Furthermore, the relationship with tradition, theories and systems of thought that is demanded by the society of knowledge becomes distant from the reproduction and fidelity that were so dear to the previous forms of education, in order to concentrate on the possibility of constructing new information and producing knowledge. In this structural framework, the critical aspect, so yearned for and repeated by the recent educational models, responds to the interest in acquiring capabilities to search for, locate and interpret information, as well as abilities to weave postures and approaches regarding the information acquired and, clearly, the ability to generate new information and alternatives of interpretation; the consumption and production of information; the production and consumption of knowledge; a gentle way to allude to the cognitive capital that the educational institutions, the university practices and research itself are headed towards.
By the same token, a transition is perceived from teaching to competency, in this sense, an individual does not attend school to learn and acquire knowledge, but to acquire abilities and become competent.
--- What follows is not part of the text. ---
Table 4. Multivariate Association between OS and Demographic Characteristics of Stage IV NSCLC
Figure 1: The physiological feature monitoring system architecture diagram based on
It is a private challenge; a task of personal responsibility. For this, along with critical thinking, autonomy regains relevance. Acquiring competences seems to be the occupation of the student of today: competences and abilities that, later on, can be offered within the logic of the supply and demand of the market, and even, within the classroom of the school system. In this lies the most recent trend of human capital formation focused on competences, abilities and capabilities: capital which is cumulative, sellable and exchangeable for other goods and services. These competences start to acquire a growing value in the marketplace and coincide with the learning society, learning how to learn and intellectual work. A qualification and competitiveness that, for the entrepreneur of the self in the neoliberal setting, means the validity and circulation of oneself in the networks of the global market: subject and object of consumption; production and commercial exchange; entrepreneur of the self and, simultaneously, goods marked with growing levels of obsolescence translated into categories, demands of updating and permanent training.